◆ Try it
Reprint all records below exactly. No images.

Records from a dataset
# # # # # # #

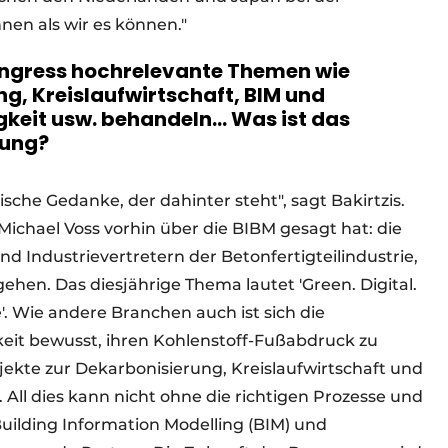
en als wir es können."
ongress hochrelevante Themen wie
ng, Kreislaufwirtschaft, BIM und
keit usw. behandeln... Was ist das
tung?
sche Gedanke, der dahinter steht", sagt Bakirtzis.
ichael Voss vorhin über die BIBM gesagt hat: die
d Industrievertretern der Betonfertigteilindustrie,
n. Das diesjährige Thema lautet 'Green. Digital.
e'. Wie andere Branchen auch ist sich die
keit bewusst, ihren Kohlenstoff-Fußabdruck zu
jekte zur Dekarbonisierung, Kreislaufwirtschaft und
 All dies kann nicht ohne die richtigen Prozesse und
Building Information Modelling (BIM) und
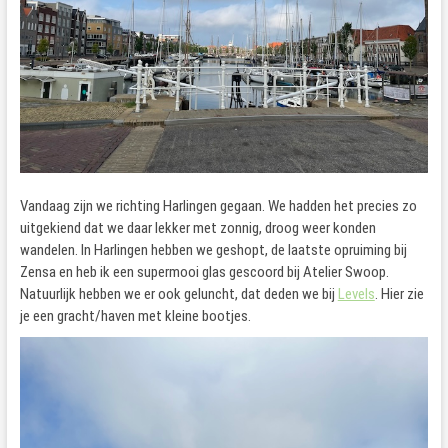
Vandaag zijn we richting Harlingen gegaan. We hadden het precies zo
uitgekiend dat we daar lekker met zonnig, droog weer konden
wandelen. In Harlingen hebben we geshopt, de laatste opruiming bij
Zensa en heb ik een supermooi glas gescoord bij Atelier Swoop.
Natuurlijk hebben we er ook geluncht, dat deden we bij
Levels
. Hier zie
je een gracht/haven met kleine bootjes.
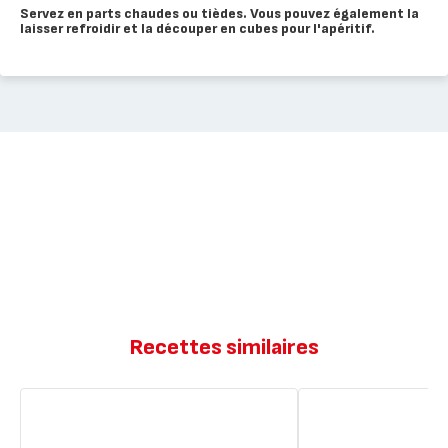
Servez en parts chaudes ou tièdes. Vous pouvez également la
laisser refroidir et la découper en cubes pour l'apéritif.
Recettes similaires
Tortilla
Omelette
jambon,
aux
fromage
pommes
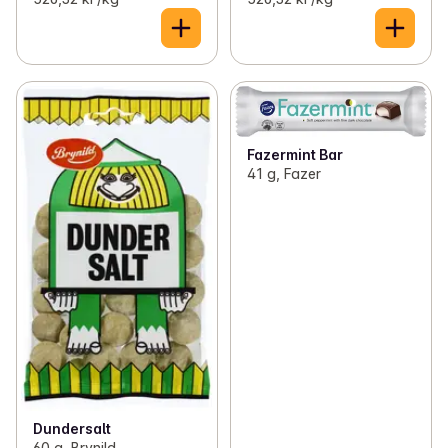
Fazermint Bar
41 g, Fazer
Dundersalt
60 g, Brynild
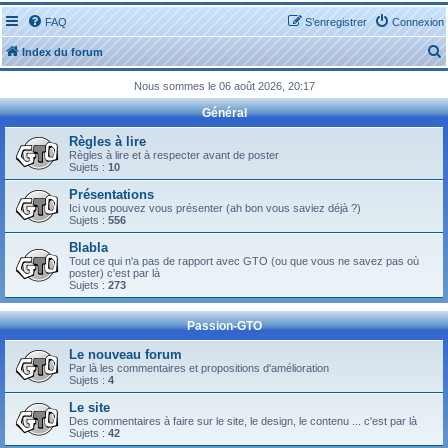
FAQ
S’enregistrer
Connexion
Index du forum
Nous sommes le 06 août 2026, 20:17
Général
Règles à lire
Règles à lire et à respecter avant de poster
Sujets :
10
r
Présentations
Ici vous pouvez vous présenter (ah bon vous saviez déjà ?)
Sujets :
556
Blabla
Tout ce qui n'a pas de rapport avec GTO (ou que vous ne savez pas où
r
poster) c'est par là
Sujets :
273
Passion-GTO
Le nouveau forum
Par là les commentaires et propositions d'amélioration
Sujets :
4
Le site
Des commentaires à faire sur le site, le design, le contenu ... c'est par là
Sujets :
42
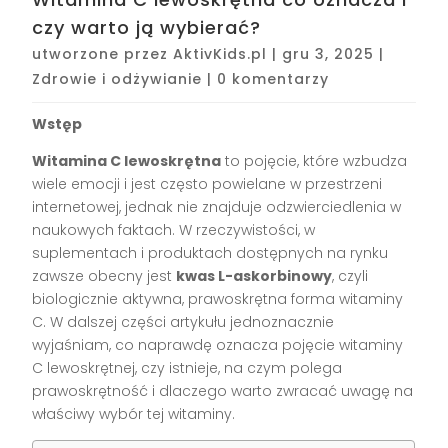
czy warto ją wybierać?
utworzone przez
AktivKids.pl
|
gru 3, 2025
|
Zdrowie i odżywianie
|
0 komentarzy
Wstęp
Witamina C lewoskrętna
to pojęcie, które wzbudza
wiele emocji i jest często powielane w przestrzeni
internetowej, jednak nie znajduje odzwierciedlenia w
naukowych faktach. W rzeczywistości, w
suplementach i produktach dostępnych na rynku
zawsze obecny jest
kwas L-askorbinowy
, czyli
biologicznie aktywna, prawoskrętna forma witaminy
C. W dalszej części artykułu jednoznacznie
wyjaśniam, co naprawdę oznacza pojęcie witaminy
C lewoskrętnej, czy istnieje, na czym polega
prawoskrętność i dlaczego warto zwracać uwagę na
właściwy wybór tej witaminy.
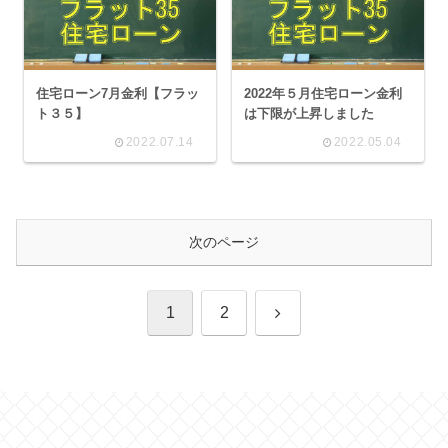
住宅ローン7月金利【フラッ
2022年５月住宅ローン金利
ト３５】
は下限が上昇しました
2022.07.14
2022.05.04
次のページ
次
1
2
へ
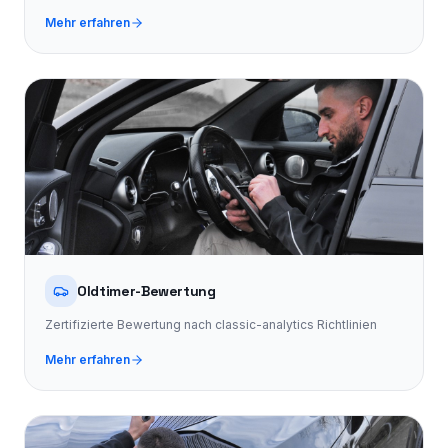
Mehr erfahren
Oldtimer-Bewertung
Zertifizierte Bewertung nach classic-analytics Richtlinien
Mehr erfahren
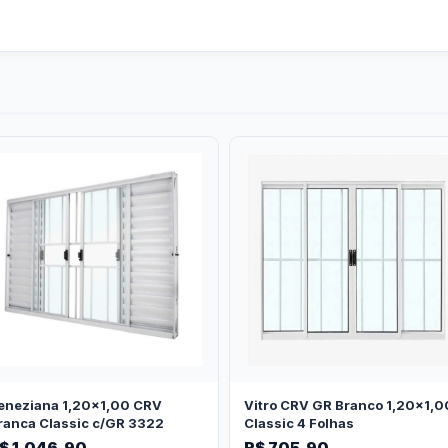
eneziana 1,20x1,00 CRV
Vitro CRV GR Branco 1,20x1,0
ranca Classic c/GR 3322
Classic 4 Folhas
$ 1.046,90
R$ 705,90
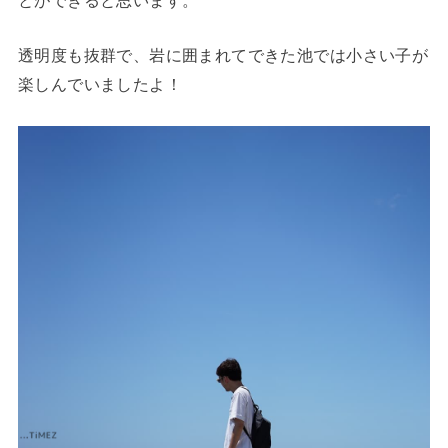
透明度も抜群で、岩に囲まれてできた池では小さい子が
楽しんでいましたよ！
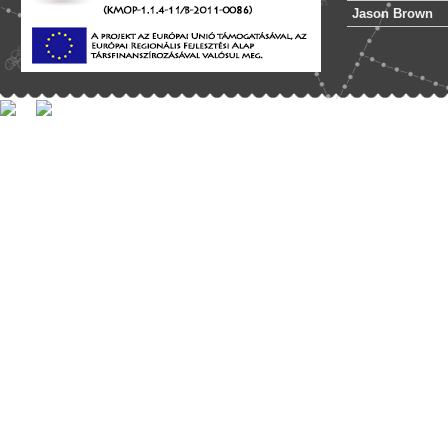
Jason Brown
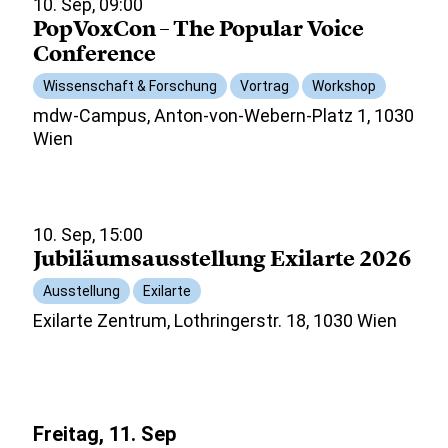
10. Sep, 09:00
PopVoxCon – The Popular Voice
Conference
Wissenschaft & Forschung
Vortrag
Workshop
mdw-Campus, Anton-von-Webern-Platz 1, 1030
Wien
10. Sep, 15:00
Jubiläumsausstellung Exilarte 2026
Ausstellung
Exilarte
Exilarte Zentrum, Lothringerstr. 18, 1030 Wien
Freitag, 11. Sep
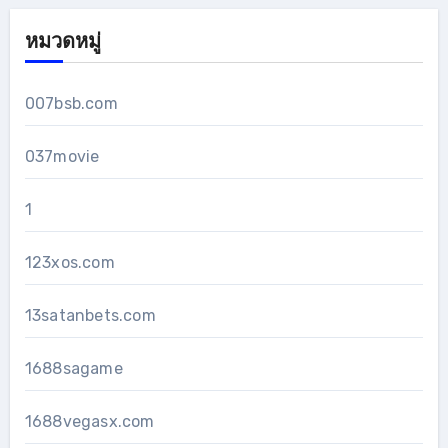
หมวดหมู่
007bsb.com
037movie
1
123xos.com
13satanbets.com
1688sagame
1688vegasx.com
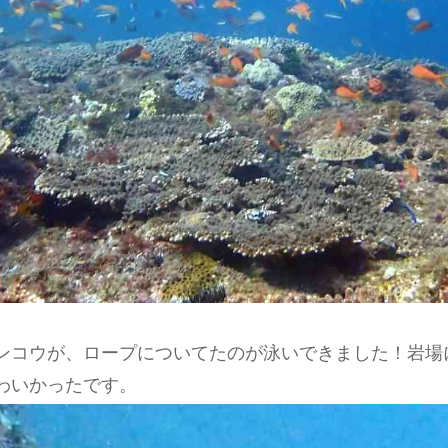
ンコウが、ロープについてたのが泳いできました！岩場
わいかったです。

# # # # # # #

◆ Answer for the task
en als wir es können."
ongress hochrelevante Themen wie
ng, Kreislaufwirtschaft, BIM und
keit usw. behandeln... Was ist das
tung?
sche Gedanke, der dahinter steht", sagt Bakirtzis.
ichael Voss vorhin über die BIBM gesagt hat: die
d Industrievertretern der Betonfertigteilindustrie,
n. Das diesjährige Thema lautet 'Green. Digital.
e'. Wie andere Branchen auch ist sich die
keit bewusst, ihren Kohlenstoff-Fußabdruck zu
jekte zur Dekarbonisierung, Kreislaufwirtschaft und
 All dies kann nicht ohne die richtigen Prozesse und
Building Information Modelling (BIM) und
Vandaag zijn we richting Harlingen gegaan. We hadden het precies zo
uitgekiend dat we daar lekker met zonnig, droog weer konden
wandelen. In Harlingen hebben we geshopt, de laatste opruiming bij
Zensa en heb ik een supermooi glas gescoord bij Atelier Swoop.
Natuurlijk hebben we er ook geluncht, dat deden we bij
Levels
. Hier zie
je een gracht/haven met kleine bootjes.
Servez en parts chaudes ou tièdes. Vous pouvez également la
laisser refroidir et la découper en cubes pour l'apéritif.
Recettes similaires
Tortilla
Omelette
jambon,
aux
fromage
pommes
Fazermint Bar
41 g, Fazer
Dundersalt
60 g, Brynild
FAQ
S’enregistrer
Connexion
Index du forum
Nous sommes le 06 août 2026, 20:17
Général
Règles à lire
Règles à lire et à respecter avant de poster
Sujets :
10
r
Présentations
Ici vous pouvez vous présenter (ah bon vous saviez déjà ?)
Sujets :
556
Blabla
Tout ce qui n'a pas de rapport avec GTO (ou que vous ne savez pas où
r
poster) c'est par là
Sujets :
273
Passion-GTO
Le nouveau forum
Par là les commentaires et propositions d'amélioration
Sujets :
4
Le site
Des commentaires à faire sur le site, le design, le contenu ... c'est par là
Sujets :
42
czy warto ją wybierać?
utworzone przez
AktivKids.pl
|
gru 3, 2025
|
Zdrowie i odżywianie
|
0 komentarzy
Wstęp
Witamina C lewoskrętna
to pojęcie, które wzbudza
wiele emocji i jest często powielane w przestrzeni
internetowej, jednak nie znajduje odzwierciedlenia w
naukowych faktach. W rzeczywistości, w
suplementach i produktach dostępnych na rynku
zawsze obecny jest
kwas L-askorbinowy
, czyli
biologicznie aktywna, prawoskrętna forma witaminy
C. W dalszej części artykułu jednoznacznie
wyjaśniam, co naprawdę oznacza pojęcie witaminy
C lewoskrętnej, czy istnieje, na czym polega
prawoskrętność i dlaczego warto zwracać uwagę na
właściwy wybór tej witaminy.
住宅ローン7月金利【フラッ
2022年５月住宅ローン金利
ト３５】
は下限が上昇しました
2022.07.14
2022.05.04
次のページ
次
1
2
へ
Mehr erfahren
Oldtimer-Bewertung
Zertifizierte Bewertung nach classic-analytics Richtlinien
Mehr erfahren
eneziana 1,20x1,00 CRV
Vitro CRV GR Branco 1,20x1,0
ranca Classic c/GR 3322
Classic 4 Folhas
$ 1.046,90
R$ 705,90
透明度も抜群で、岩に囲まれてできた池では小さい子が
楽しんでいましたよ！
Jason Brown
10. Sep, 09:00
PopVoxCon – The Popular Voice
Conference
Wissenschaft & Forschung
Vortrag
Workshop
mdw-Campus, Anton-von-Webern-Platz 1, 1030
Wien
10. Sep, 15:00
Jubiläumsausstellung Exilarte 2026
Ausstellung
Exilarte
Exilarte Zentrum, Lothringerstr. 18, 1030 Wien
Freitag, 11. Sep
หมวดหมู่
007bsb.com
037movie
1
123xos.com
13satanbets.com
1688sagame
1688vegasx.com
ンコウが、ロープについてたのが泳いできました！岩場
わいかったです。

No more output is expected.